Ao contrário da tolice repetida na internet, o problema do coronavírus não é se ele mata mais ou menos que a dengue ou outras doenças. O problema do coronavírus é que ele é conhecido há somente alguns meses e já infectou centenas de milhares de pessoas no planeta. O problema é, portanto, essa impressionante velocidade de disseminação.
Ele não é grave entre os mais jovens. Para eles, é letal em apenas 0,2% dos casos. Mas é muito grave entre os idosos, em torno de 18%. Um estudo publicado na edição de ontem do Jornal de Brasília mostra que, tomando-se por base o que aconteceu na China, em 15 dias poderá haver cerca de quatro mil pessoas infectadas no Brasil. Algumas centenas dessas pessoas serão idosos. Se esses idosos precisarem de leitos de UTI, que não existem nessa quantidade, temos aí um gravíssimo problema de saúde pública.
O que impressiona hoje é que a Bolsolândia não agrega sequer alguns dos próprios integrantes do governo. Ciente do tamanho do problema, o ministro da Saúde, Luiz Henrique Mandetta, montou um gabinete de crise há algumas semanas e vem fazendo um irrepreensível trabalho de monitoramento da situação.

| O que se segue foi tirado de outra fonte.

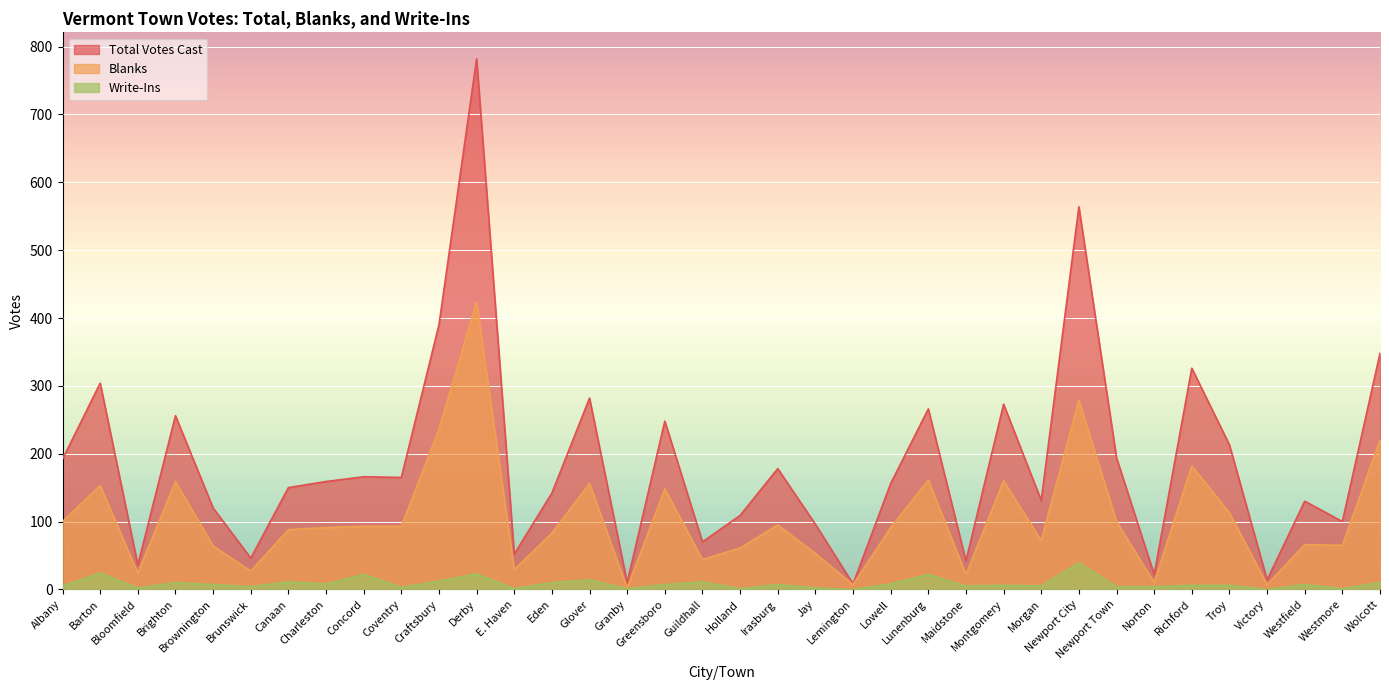

Reading right to left, transcribe all the data shown in this chart.

Total Votes Cast: 348	100	130	14	213	326	22	194	564	131	273	42	266	156	8	96	178	109	70	248	10	282	142	52	782	390	165	166	159	150	46	120	256	36	304	192
Blanks: 220	65	66	7	113	182	10	100	279	72	160	22	161	91	7	53	95	61	44	148	2	156	83	29	424	236	93	93	91	88	27	64	159	24	153	100
Write-Ins: 10	1	7	0	6	6	4	4	39	5	6	5	22	8	0	2	7	1	11	7	1	14	10	1	23	12	3	22	8	11	4	7	10	2	24	5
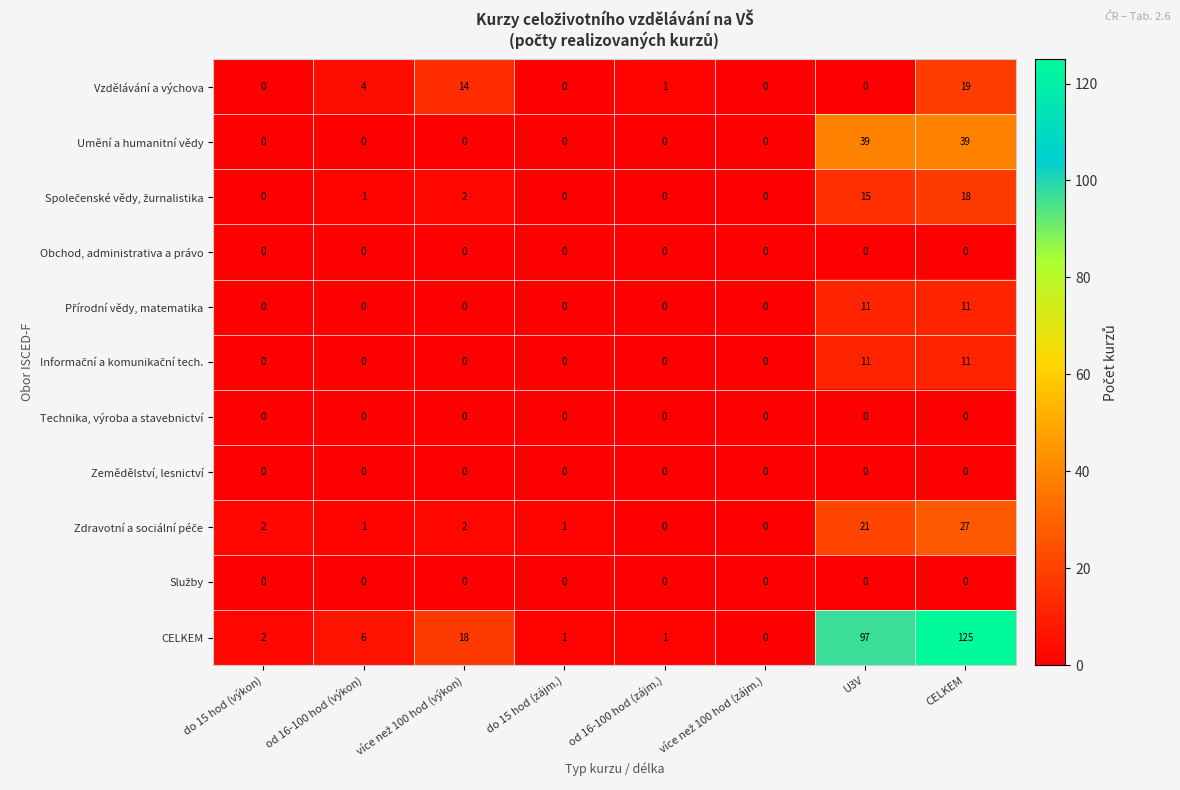

Which series has the widest spread of values?

CELKEM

O ministro da Economia, Paulo Guedes, demora a reagir, mas também parece ter sentido o tamanho da encrenca. O problema de saúde pública traz consigo um gravíssimo problema econômico. Os Estados Unidos proibiram na quarta-feira (11) voos para a Europa. Medidas restritivas como essas tomadas pelas economias do mundo certamente farão circular menos dinheiro. É o espectro ameaçador da crise em proporções mundiais.
A solução até então posta, de acelerar as reformas, deixa de ser solução nesse cenário. Não adianta somente criar um quadro que seja mais atraente para novos investimentos se o mundo, e com ele seus investidores, entrarem num momento de retração. Não haverá investimentos.
É aí que entra a face mais perigosa da desconexão de Bolsonaro. A negligência de uma autoridade no seu posto traz o risco de novas negligências e desconexões. Então, se Bolsonaro cria sua Bolsolândia, o Congresso, na esteira, cria a sua Congressolândia. E, num momento como esse, resolve aumentar em R$ 20 bilhões as despesas do governo com gastos sociais, derrubando um veto presidencial e ampliando os gastos com o Benefício de Prestação Continuada (BPC).
O problema disso tudo é que não há para nós a opção de nos abrigarmos na Bolsolândia. Nem na Congressolândia. Tudo o que não precisamos agora é de um presidente ou de parlamentares desconectados da realidade, repetindo frases lacradoras para seus seguidores nas redes sociais. Nem Romero Brito nem máscaras cirúrgicas sem necessidade. O que precisamos é de seriedade neste momento.